[Dataset items]
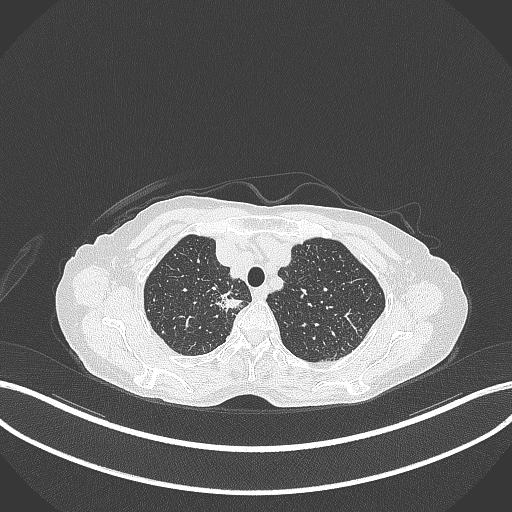
Chest CT, one axial slice. Slice 307 of 403 in the series (ordered by position). 120 kVp. Lung window (W 1500 / L -600 HU). 1 mm slice thickness. 512 × 512 image matrix, field of view 400 × 400 mm. Patient: female, 75 years. From the clinical record (not read from this slice): clinical TNM (as recorded): T1c N1 M1.
Structures marked on this image (rectangle marked by the reading radiologist):
- lung tumour (recorded histology: adenocarcinoma): bounding box (x1, y1, x2, y2) in pixels: (213, 291, 243, 312)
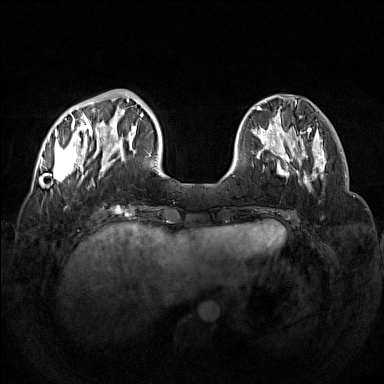
Breast MRI (dynamic contrast-enhanced), one axial slice; slice 39 of 160 in the series (ordered by position); dynamic contrast-enhanced series, time point 2 of 7 at this slice position (early post-contrast); 1.5 T; TE 1.8 ms, TR 5 ms; 1 mm slice thickness; 384 × 384 image matrix, field of view 350 × 350 mm. Female patient.
Structures marked on this image (semi-automatic segmentation, software-assisted and operator-edited):
- enhancing-tissue mask used for the functional tumour volume (all voxels passing the contrast-enhancement thresholds inside the analysis volume; usually the tumour): bounding box (x1, y1, x2, y2) in pixels: (42, 92, 133, 185)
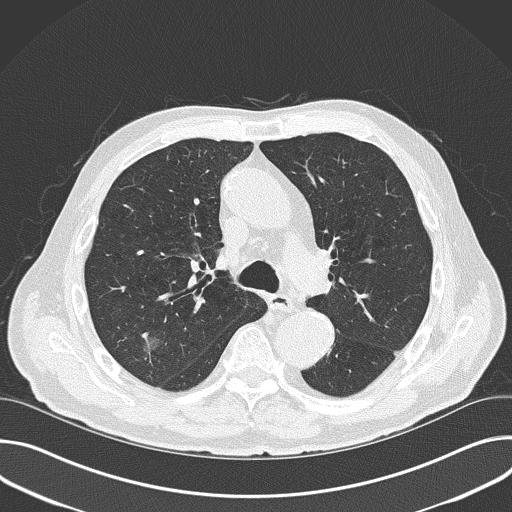
Axial slice from a low-dose chest CT screening exam, baseline screening round, lung window (W 1500 / L -600 HU), lung (sharp) reconstruction kernel (B50f), slice 108 of 177 in the series. Male, age 74 years at enrolment.
• Expert-annotated lung lesion, bounding box (x1, y1, x2, y2) in pixels: (126, 321, 174, 368).
• The screening reader recorded 3 non-calcified nodules or masses ≥4 mm on this exam (right upper lobe, right upper lobe, right middle lobe); which of them this box marks is not recorded.
• Official screen result: positive, change unspecified: nodule(s) >= 4 mm or enlarging nodule(s), mass(es), or other non-specific abnormalities suspicious for lung cancer.
• Later outcome: lung cancer diagnosed 215 days after this screen — small cell carcinoma, NOS, right upper lobe, stage IV (AJCC 6th edition), 15 mm at pathology.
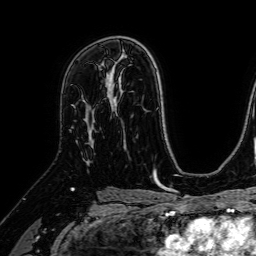
Breast MRI (dynamic contrast-enhanced), one axial slice. Position 44 of 64 along the scan axis. Cropped to one breast. Dynamic contrast-enhanced series, time point 2 of 7 at this slice position (early post-contrast). 1.5 T. TE 2.6 ms, TR 5.2 ms. 2.5 mm slice thickness. 256 × 256 image matrix. Female patient.
Structures marked on this image (semi-automatically segmented with operator editing):
- enhancing-tissue mask used for the functional tumour volume (all voxels passing the contrast-enhancement thresholds inside the analysis volume; usually the tumour): bounding box <72,104,94,148> (left, top, right, bottom; pixels)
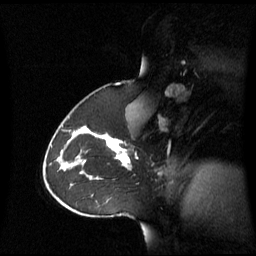
Breast MRI (dynamic contrast-enhanced), one sagittal slice. Slice 41 of 60 in the series (ordered by position). Dynamic contrast-enhanced series, image 2 of 3 at this slice position (ordered by acquisition). 1.5 T. TE 4.2 ms, TR 8.4 ms. 256 × 256 image matrix. Female patient, age 43 years. Case-level facts recorded for this patient, not image findings: setting: breast cancer imaged before/during neoadjuvant chemotherapy; receptor status: triple-negative.
Structures marked on this image (semi-automatically segmented with operator editing):
- analysis volume of interest (the breast-tissue region the enhancement analysis was run in; not a lesion): bounding box [x1, y1, x2, y2] px = [62, 124, 136, 180]
- tumour enhancement mask (voxels above the 70 % enhancement threshold inside the analysis volume of interest): [89, 133, 131, 166]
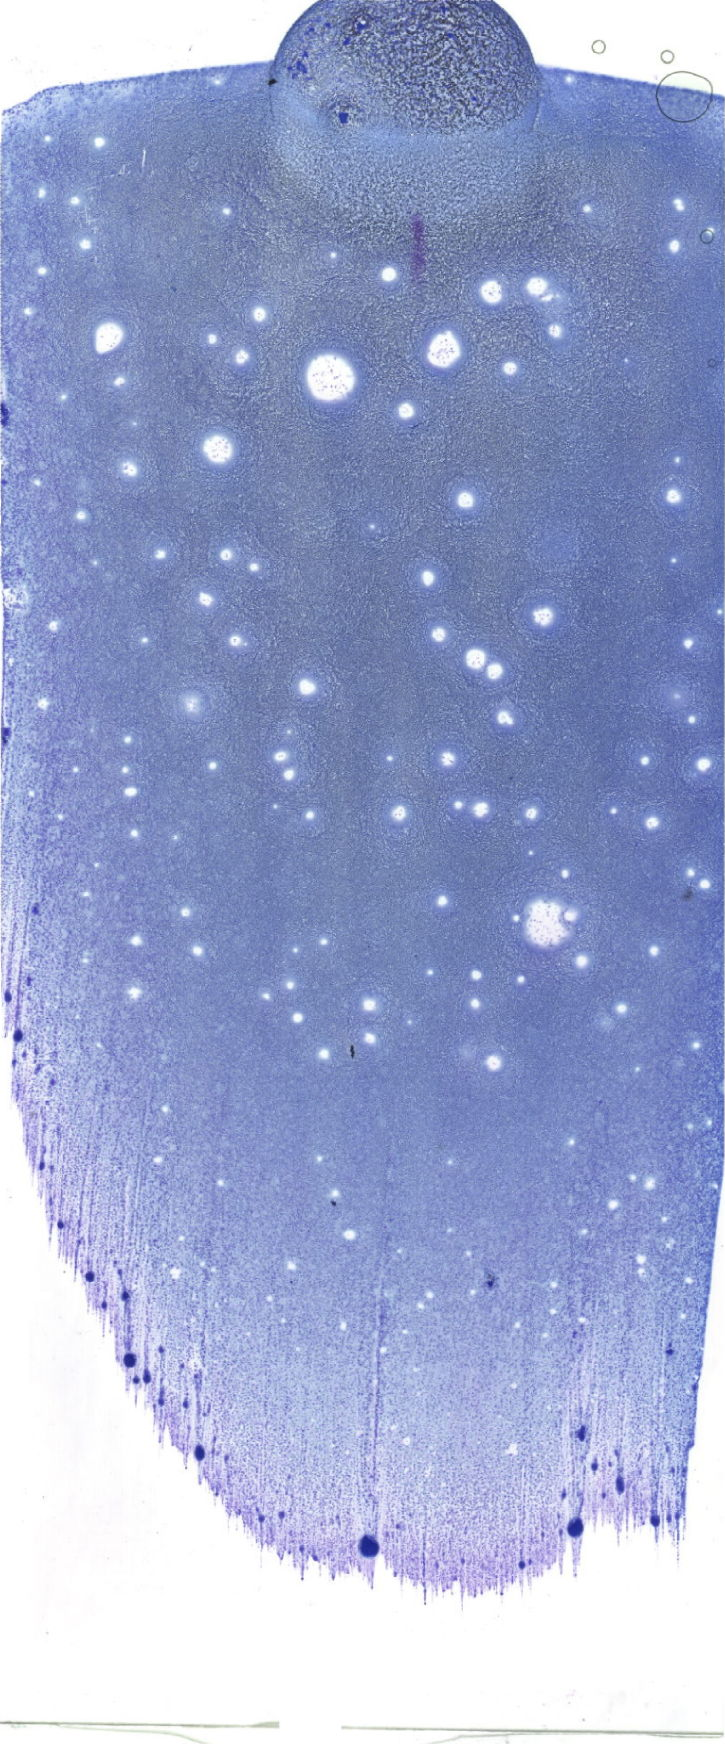
May-Grünwald-Giemsa (MGG)-stained marrow aspirate smear (whole slide) — shown as a low-resolution overview of the whole scanned area (about 20.6 x 49.4 mm). Male patient.
Diagnosis: Acute Myelomonocytic Leukemia with Abnormal Eosinophils.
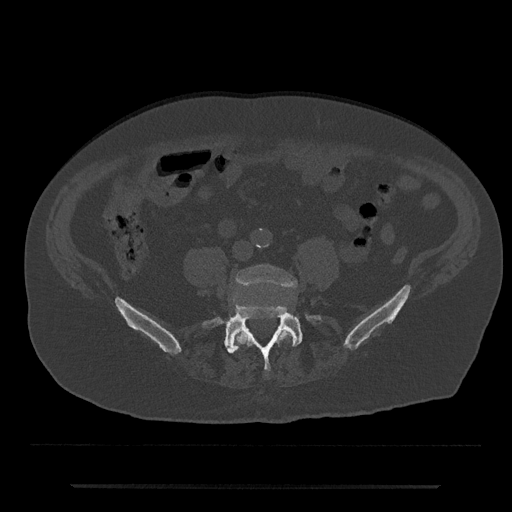
CT including the spine, one axial slice; position 309 of 797 along the scan axis; 120 kVp; bone window (W 1800 / L 400 HU); 0.5 mm slice thickness; 512 × 512 image matrix. Patient: male, 80 years. From the clinical record (not read from this slice): primary cancer: prostate; vertebrae with lytic lesions (as recorded): L1, T11.
Annotated regions visible in this slice (semi-automatic segmentation, software-assisted and operator-edited):
- L4 vertebra: bounding box <234,265,296,346> (left, top, right, bottom; pixels)
- L5 vertebra: <202,304,322,371>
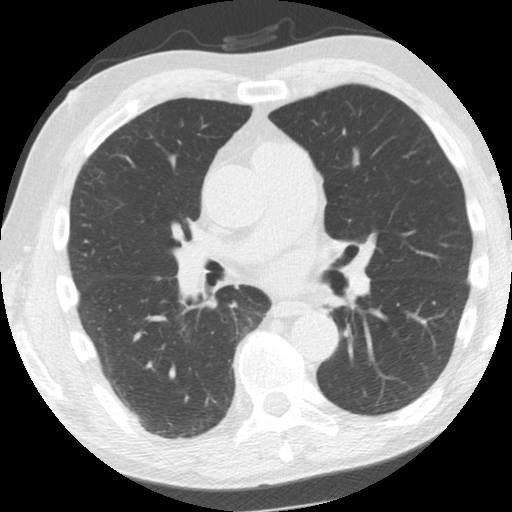
Chest CT (low-dose screening protocol), one axial image, second annual screen, lung window (W 1500 / L -600 HU), slice 75 of 156 in the series. Male participant, aged 61 years at enrolment. Former smoker at enrolment.
Lesion marked by an expert reader, bounding box (x1, y1, x2, y2) in pixels: (299, 291, 347, 329). No non-calcified nodule or mass ≥4 mm was recorded by the screening reader at this exam. Official screen result: negative screen, minor abnormalities not suspicious for lung cancer.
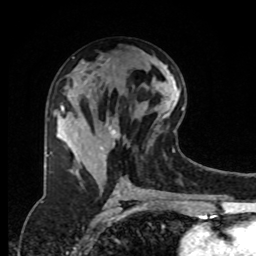
Breast MRI, one axial slice; position 40 of 80 along the scan axis; cropped to one breast; dynamic contrast-enhanced series, time point 2 of 8 at this slice position (early post-contrast); 1.5 T; TE 4.2 ms, TR 7 ms; 2 mm slice thickness; 256 × 256 image matrix, field of view 175 × 175 mm. Female patient.
Structures marked on this image (semi-automatic segmentation, software-assisted and operator-edited):
- enhancing-tissue mask used for the functional tumour volume (all voxels passing the contrast-enhancement thresholds inside the analysis volume; usually the tumour): box from (x=58, y=95) to (x=118, y=147) px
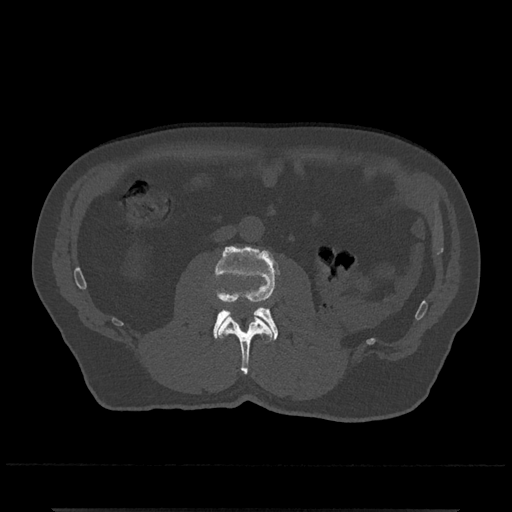
CT including the spine, one axial slice. Slice 258 of 797 in the series (ordered by position). Bone window (W 1800 / L 400 HU). 512 × 512 image matrix. Male patient, age 67 years. Case-level facts recorded for this patient, not image findings: primary cancer: prostate.
Annotated regions visible in this slice (semi-automatic segmentation, software-assisted and operator-edited):
- L2 vertebra: box from (x=219, y=315) to (x=273, y=375) px
- L3 vertebra: (x=213, y=246)–(x=279, y=341)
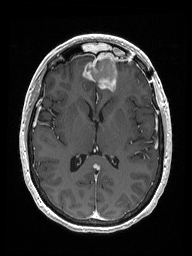
Brain MRI from a brain-tumour surgery series, one axial slice. Slice 82 of 192 in the series (ordered by position). T1-weighted post-contrast. 192 × 256 image matrix, field of view 187 × 250 mm. Case-level facts recorded for this patient, not image findings: histopathology: Metastastic Carcinoma from Breast primary.
Structures marked on this image (outlined manually by an expert reader):
- previous resection cavity: bounding box <85,52,117,81> (left, top, right, bottom; pixels)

TASK TO COMPLETE ->
Both end lines included, restate word for word the lines above from the line with "CT including the spine, one axial slice." to the line with "- L3 vertebra: (x=213, y=246)–(x=279, y=341)", and nothing else.

OUTPUT FOR THIS TASK ->
CT including the spine, one axial slice. Slice 258 of 797 in the series (ordered by position). Bone window (W 1800 / L 400 HU). 512 × 512 image matrix. Male patient, age 67 years. Case-level facts recorded for this patient, not image findings: primary cancer: prostate.
Annotated regions visible in this slice (semi-automatic segmentation, software-assisted and operator-edited):
- L2 vertebra: box from (x=219, y=315) to (x=273, y=375) px
- L3 vertebra: (x=213, y=246)–(x=279, y=341)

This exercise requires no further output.